Remède à la sinistrose

La pratique du morsing connaît un boom en Pologne depuis quelques années. Mais la pandémie de Covid-19 a donné un véritable coup d’accélérateur à cette mode. Salles de sport et piscines fermées, déplacements limités, effets psychiques négatifs du travail à domicile et restrictions diverses… les Polonais se sont mis à chercher des méthodes de bien-être alternatives.

Le morsing est apparu comme une pratique parfaite : en plein air, gratuite, parée d’innombrables effets bénéfiques pour le corps comme pour l’esprit. Cet hiver, les réseaux sociaux polonais ont vu une véritable déferlante de photos de morses tout sourire. En temps de pandémie, cette bonne humeur est devenue contagieuse. Dans le pays, les clubs se comptent désormais par milliers et les pratiquants en dizaines de milliers.

Le président du club des morses de Zielonka, Arek Andruczyk, est le fils d’un des pionniers du morsing en Pologne, cofondateur du club en 1979. Arek Andruczyk vient ce jour-là de fêter ses 47 ans, dont quarante ans de morsing, son père l’ayant jeté dans un trou d’eau glacée quand il était petit. « Ces dernières années, on a une véritable avalanche de nouveaux venus, nous confie-t-il. Il y a cinq ans, on était une vingtaine de personnes les samedis matin. Avant la pandémie du Covid, on était déjà environ quatre-vingts. Aujourd’hui, ce nombre a doublé, on est dans les cent cinquante personnes parfois, avec chaque samedi une dizaine de nouveaux visages. »

Quelques contre-indications

Grazyna Sźymańska, 48 ans, s’est jetée à l’eau pour la première fois cette année, le 1er janvier à midi, comme le veut une certaine tradition. L’année 2020 a été pour elle, comme pour beaucoup, particulièrement difficile. Cette économiste de formation a perdu son travail en raison de la pandémie, a décidé de rebondir en lançant sa propre entreprise dans le secteur du bien-être et a dû passer au travail à domicile avec trois enfants à charge. « Dans mon entourage, deux de mes proches avaient commencé le morsing et j’ai très rapidement perçu chez eux des changements dans leur manière d’être, confie-t-elle. C’est comme s’ils avaient gagné en joie et en confiance en soi. »

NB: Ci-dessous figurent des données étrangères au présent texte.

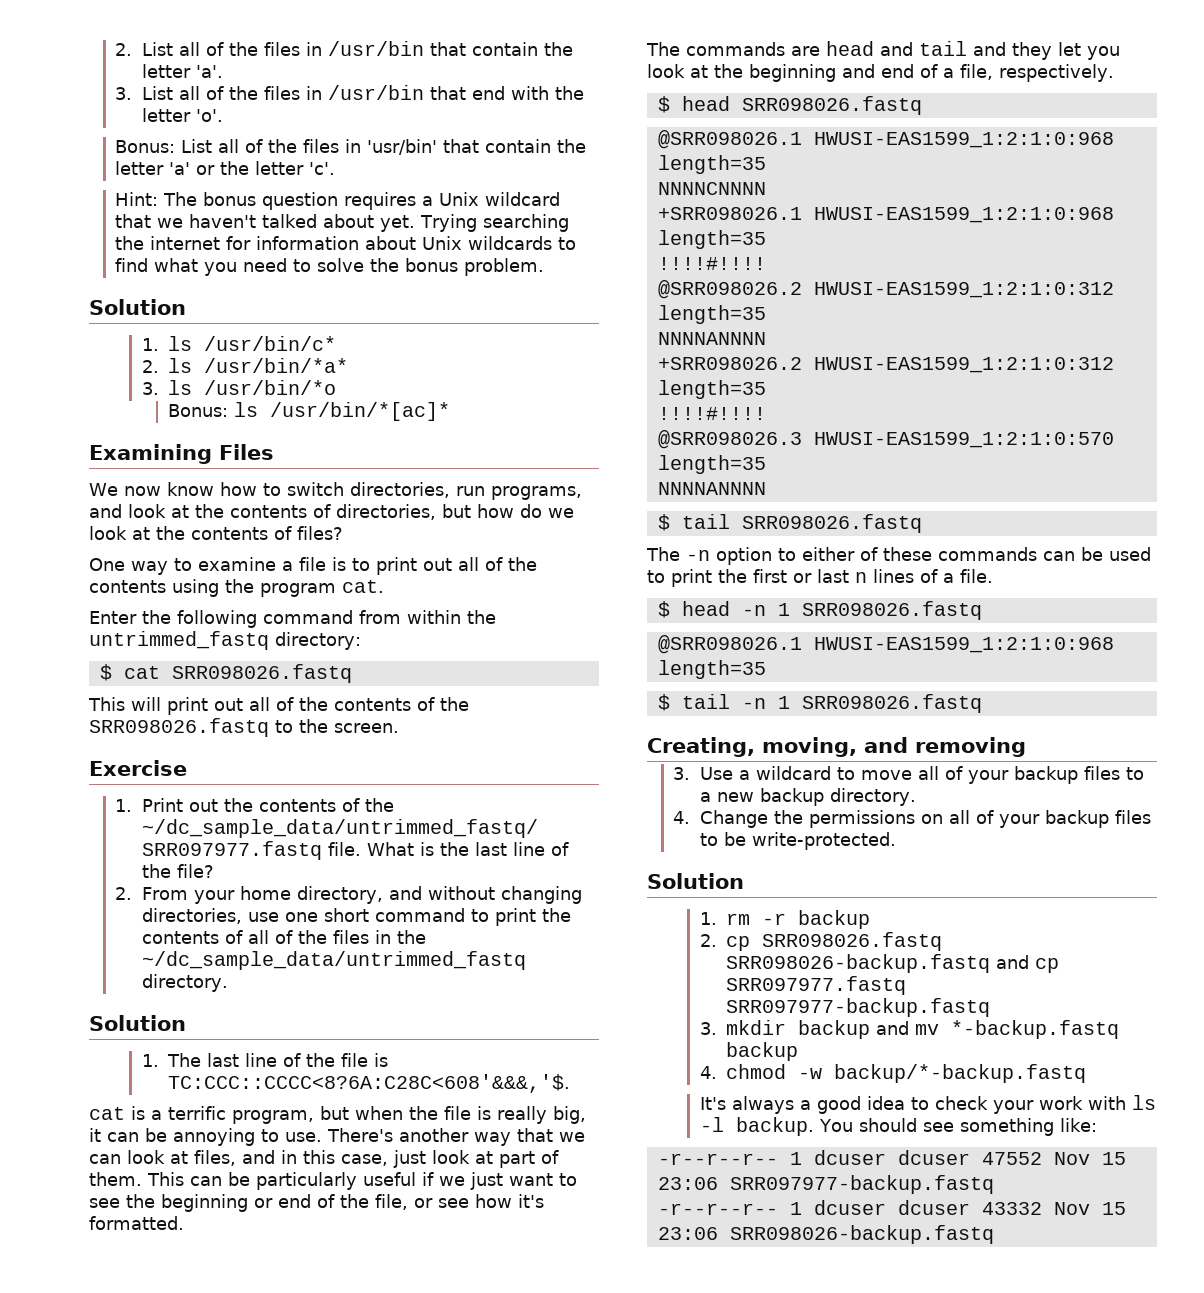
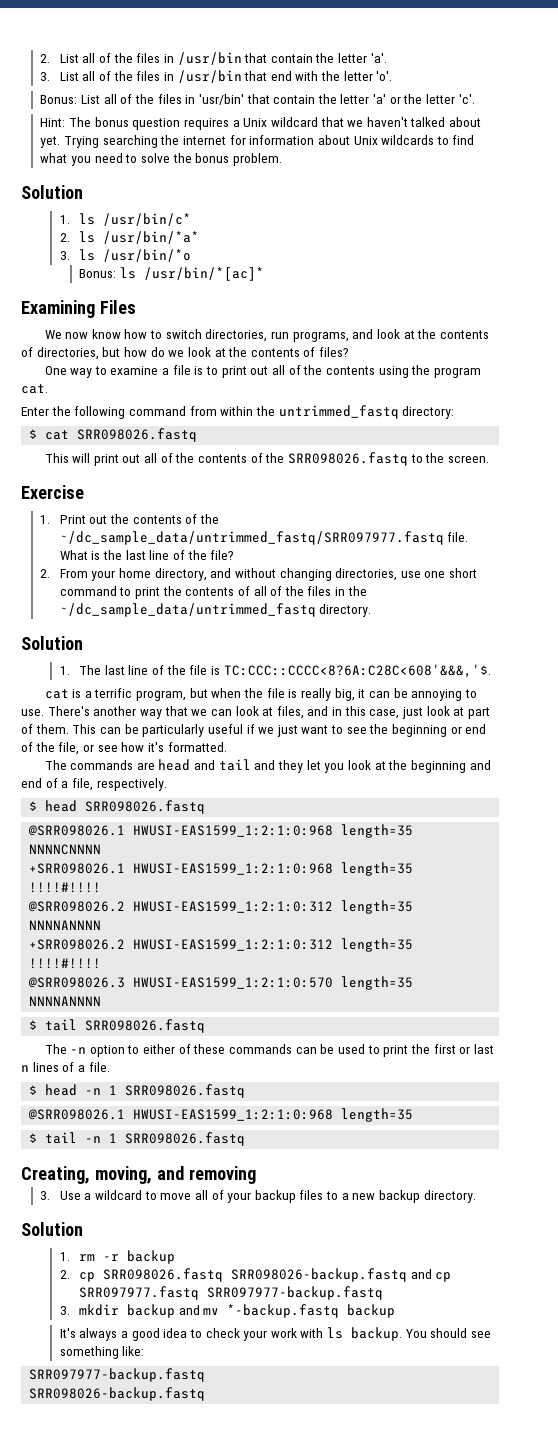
[673,810,1151,828] [699,832,896,850] // 4. Change the permissions on all of your backup files to be write-protected. -> (476, 1196) none
[699,1064,1087,1083] // 4. chmod -w backup/*-backup.fastq -> (396, 1311) none
[699,1117,724,1132] -l -> (344, 1333) none
[657,1150,1126,1165] [657,1175,994,1194] [657,1200,1126,1215] [657,1227,718,1240] -r--r--r-- 1 dcuser dcuser 47552 Nov 15 23:06 SRR097977-backup.fastq // -r--r--r-- 1 dcuser dcuser 43332 Nov 15 23:06 -> [29,1368,206,1382] SRR097977-backup.fastq //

« Sur cette plage, avec tous ces gens, vous sentez le bonheur et l’enthousiasme, c’est un autre monde ! » Grazyna Sźymańska, 48 ans

Elle décide ainsi de vaincre sa peur des « expériences extrêmes » et franchit le pas. Les effets se sont fait sentir immédiatement. « On ressent comme une purification qui évacue les mauvaises émotions et pensées accumulées pendant la semaine. L’organisme commence à fonctionner différemment, la circulation sanguine s’améliore. »

Comme tous les morses interrogés, Grazyna Sźymańska insiste sur le sentiment « d’euphorie et de bonheur » que le choc thermique fait remonter au cerveau. « Sur cette plage, avec tous ces gens, vous sentez le bonheur et l’enthousiasme, c’est un autre monde ! », remarque-t-elle. Avec son mois et demi de pratique, elle perçoit déjà son nouveau passe-temps comme un « succès personnel ». Fière comme la plupart des morses, Grazyna Sźymańska a déjà convaincu trois de ses amis de s’y mettre.

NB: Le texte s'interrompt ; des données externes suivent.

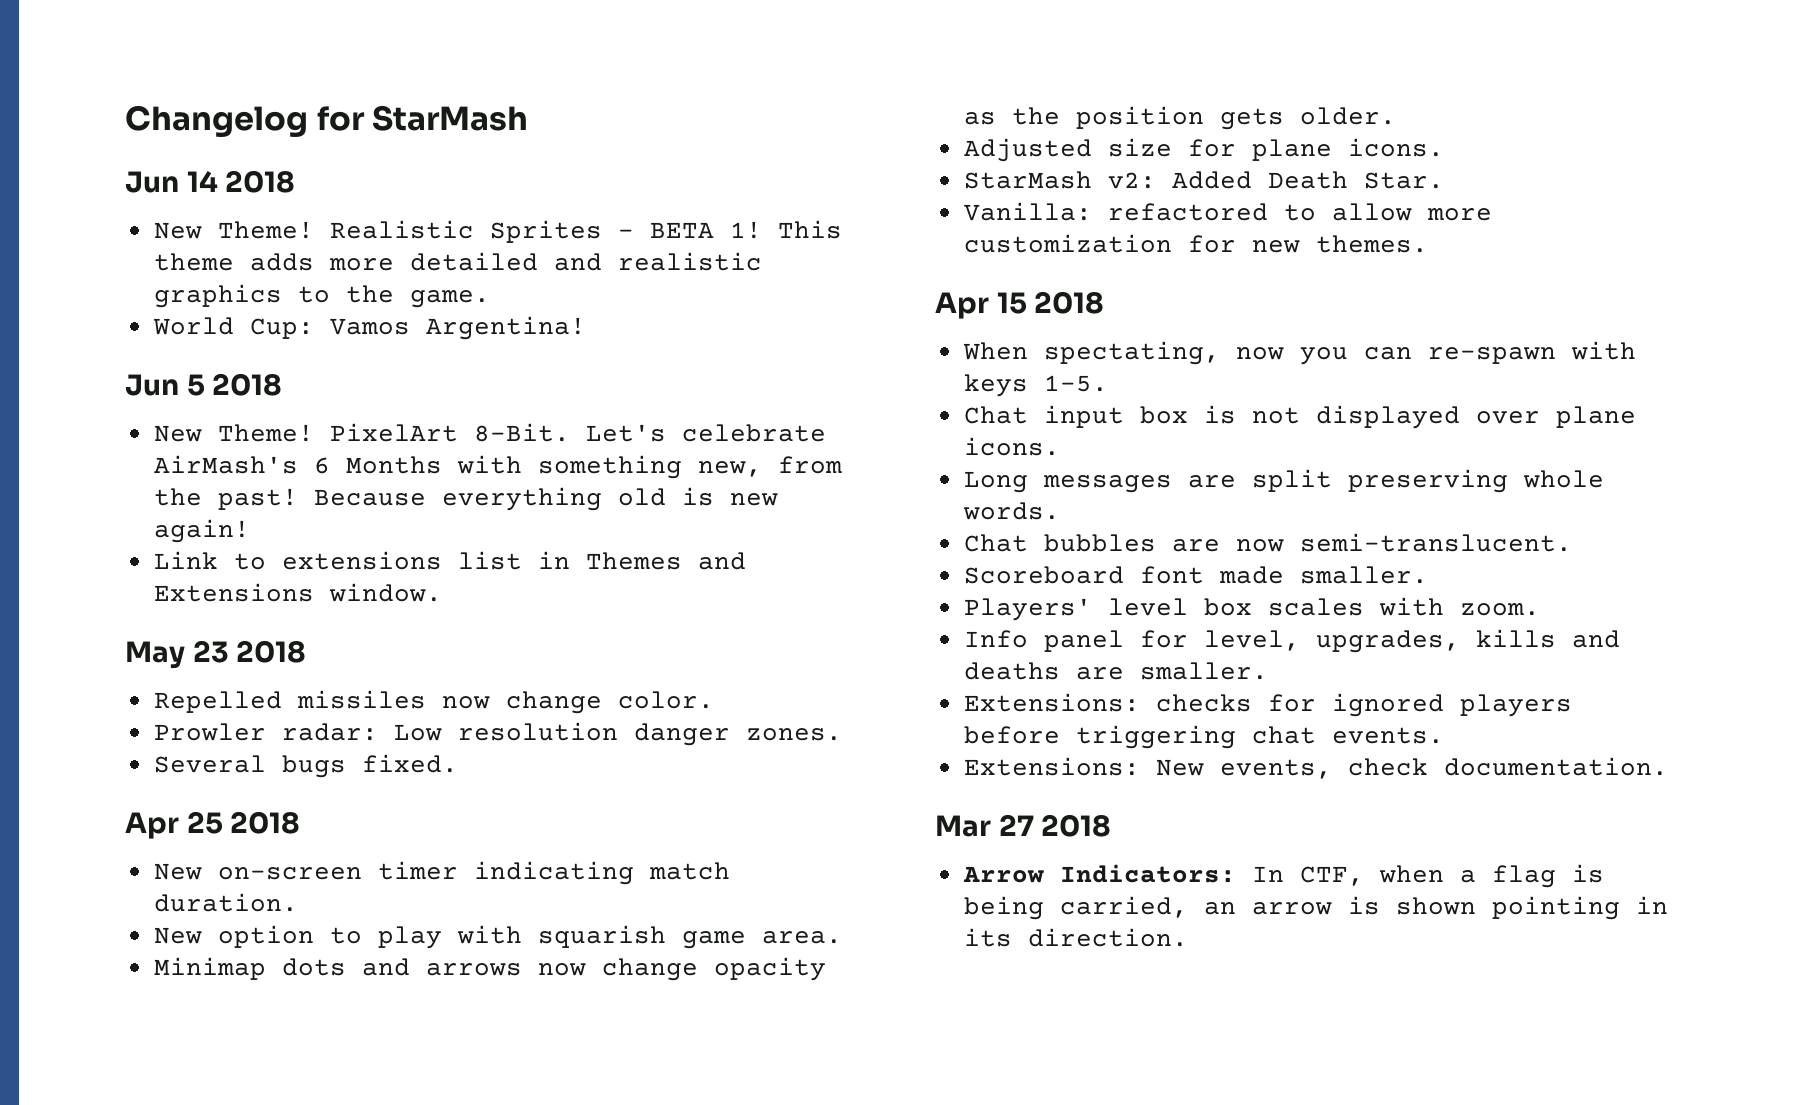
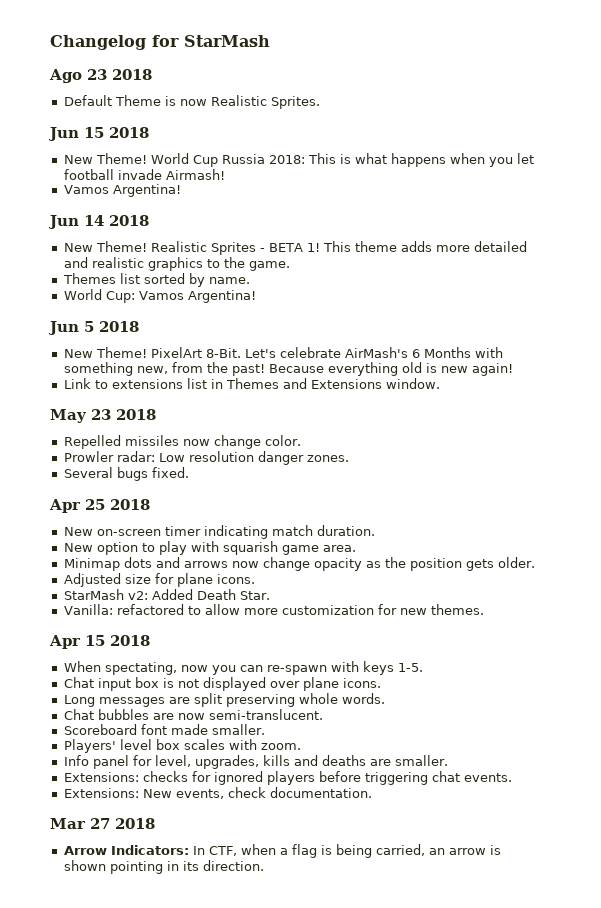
(529, 118) none -> [49,69,152,83] [63,95,320,109] [48,127,149,141] [63,153,534,167] [63,169,225,180] [63,184,181,197] // Ago 23 2018 // Default Theme is now Realistic Sprites. // Jun 15 2018 // New Theme! World Cup Russia 2018: This is what happens when you let football invade Airmash! // Vamos Argentina!
(490, 299) none -> [62,273,250,287] // Themes list sorted by name.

« Le morsing n’est pas pour tout le monde, prévient néanmoinsArek Andruczyk, il y a des contre-indications pour certaines maladies et pour les cardiaquesIl faut être vigilant, à l’écoute de son corps, et ne pas se baigner seul. »

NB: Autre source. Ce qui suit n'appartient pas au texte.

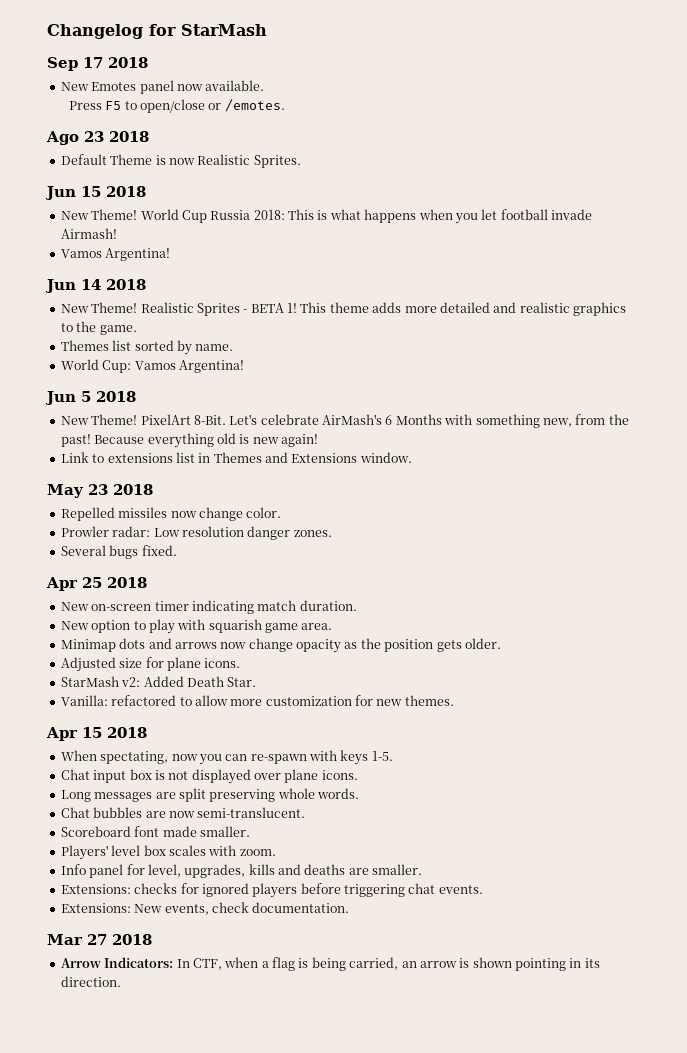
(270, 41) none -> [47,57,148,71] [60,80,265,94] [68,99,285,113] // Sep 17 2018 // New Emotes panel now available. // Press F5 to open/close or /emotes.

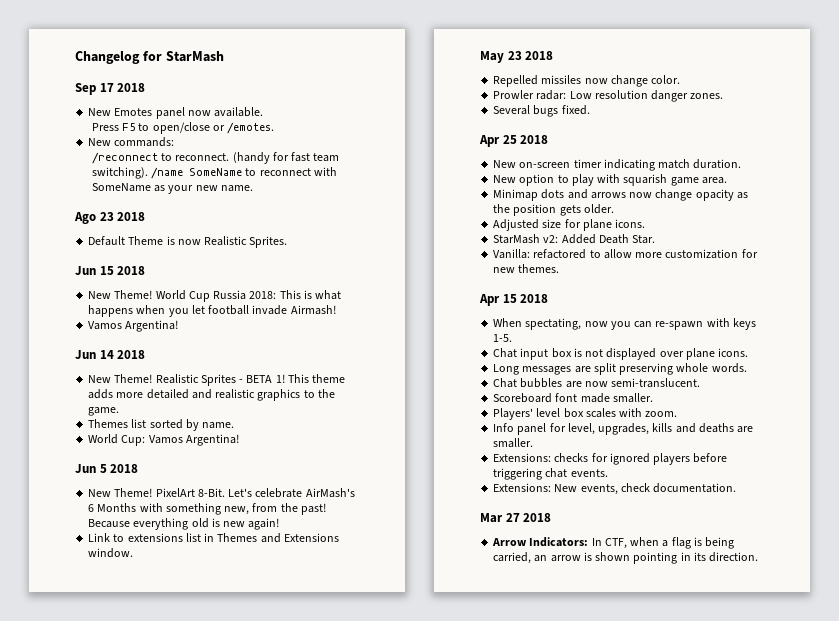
(285, 105) none -> [88,137,175,147] [91,152,340,164] [91,167,337,179] [91,183,253,194] // New commands: // /reconnect to reconnect. (handy for fast team switching). /name SomeName to reconnect with SomeName as your new name.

Depuis la mi-février, la température a subitement bondi d’une quinzaine de degrés en Pologne. La neige a fondu et il y a une odeur de printemps dans l’air. Mais les morses polonais se rassurent en se disant que l’eau va rester fraîche encore un moment et qu’un autre anti­dépresseur naturel s’apprête à prendre le relais : le soleil.